The geometry of a sphere that the continental plates are essentially floating across they are bound to collide given enough time, just kinda a statistics thing. Or like when you take two strings and jostle them around in a box they become tangled and knitted.

When continental rifting happens at accelerated rates the continents tend to diverge.

Anonymous 0 Comments

Convergent boundaries (subduction) create continental crust. Divergent boundaries (rifts) create oceanic crust.

With that in mind, on a sphere, with a long enough time scale, we tend to see oceans spread until the continental land masses end up more or less in the same area.
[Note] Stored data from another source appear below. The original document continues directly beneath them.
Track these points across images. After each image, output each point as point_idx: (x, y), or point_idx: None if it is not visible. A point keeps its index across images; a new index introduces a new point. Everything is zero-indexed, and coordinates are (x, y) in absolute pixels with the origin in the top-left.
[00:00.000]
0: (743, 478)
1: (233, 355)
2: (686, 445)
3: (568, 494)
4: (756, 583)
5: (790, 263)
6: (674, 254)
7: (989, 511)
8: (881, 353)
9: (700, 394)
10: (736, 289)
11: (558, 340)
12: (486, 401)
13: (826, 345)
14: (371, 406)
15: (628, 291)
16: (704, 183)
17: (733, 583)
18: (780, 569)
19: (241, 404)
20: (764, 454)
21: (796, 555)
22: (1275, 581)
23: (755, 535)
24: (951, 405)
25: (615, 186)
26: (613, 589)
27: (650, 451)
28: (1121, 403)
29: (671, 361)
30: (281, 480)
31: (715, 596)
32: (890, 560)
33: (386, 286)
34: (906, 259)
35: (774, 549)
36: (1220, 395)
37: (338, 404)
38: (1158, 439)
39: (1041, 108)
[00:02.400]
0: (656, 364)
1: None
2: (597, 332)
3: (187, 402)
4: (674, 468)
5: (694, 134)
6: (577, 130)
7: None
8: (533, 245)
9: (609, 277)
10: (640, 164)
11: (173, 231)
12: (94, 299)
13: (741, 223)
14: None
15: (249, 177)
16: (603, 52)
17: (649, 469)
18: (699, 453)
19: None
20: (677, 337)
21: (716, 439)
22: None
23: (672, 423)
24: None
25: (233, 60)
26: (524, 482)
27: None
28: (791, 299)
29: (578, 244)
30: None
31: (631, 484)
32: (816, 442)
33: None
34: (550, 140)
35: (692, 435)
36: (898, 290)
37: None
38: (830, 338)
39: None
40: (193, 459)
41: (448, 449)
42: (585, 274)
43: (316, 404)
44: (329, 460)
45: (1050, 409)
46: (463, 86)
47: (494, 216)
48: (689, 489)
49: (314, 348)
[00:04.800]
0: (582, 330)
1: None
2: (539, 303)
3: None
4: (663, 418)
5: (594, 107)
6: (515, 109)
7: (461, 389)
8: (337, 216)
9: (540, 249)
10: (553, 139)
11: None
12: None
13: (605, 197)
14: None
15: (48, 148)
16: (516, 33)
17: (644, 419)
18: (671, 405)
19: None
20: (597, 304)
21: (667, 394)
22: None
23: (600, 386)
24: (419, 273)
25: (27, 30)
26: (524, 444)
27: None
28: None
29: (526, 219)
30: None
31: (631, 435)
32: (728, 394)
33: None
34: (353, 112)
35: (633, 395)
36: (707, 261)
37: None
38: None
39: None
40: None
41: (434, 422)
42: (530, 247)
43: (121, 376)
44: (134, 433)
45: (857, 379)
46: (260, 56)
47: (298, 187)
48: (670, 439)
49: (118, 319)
Also continental crust can be really really old. It sticks around for a long time despite erosion. It doesn’t readily subduct so it doesn’t get recycled like oceanic crust does. When continents collide they tend to get stuck together until they are eventually separated due to rifting, which sometimes leads to opening of a new ocean. At this point a new cycle begins.

Anonymous 0 Comments

Think about the earth as a sphere from molten stone,
where hot molten material from the depth raises to the surface,
this convection pushes the floating continents away,
on a sphere where the floating pieces
are much smaller than the surface of the sphere,
this pieces are moved to each other,
because the convection force between them is lower that the force around them,
than the supercontinent is build.
Next now the force still presses around this supercontinent,
but it is formed from pieces and so on piece is forcly moved pressed under an other,
thing like the alps or the himalaya happens,
and things like the mariana trench as the opposite,
this forces than build up to break everything apart again
and so the circle continuous.

I hope i did it but this is hardcore in ELI5.

Anonymous 0 Comments

Imagine you have a bunch of floating pool toys. Sometimes the current of the filter clumps them all together, sometimes they break apart and float around. The continents are on tectonic plates that act very similarly, although instead of pool water it’s liquid hot magma.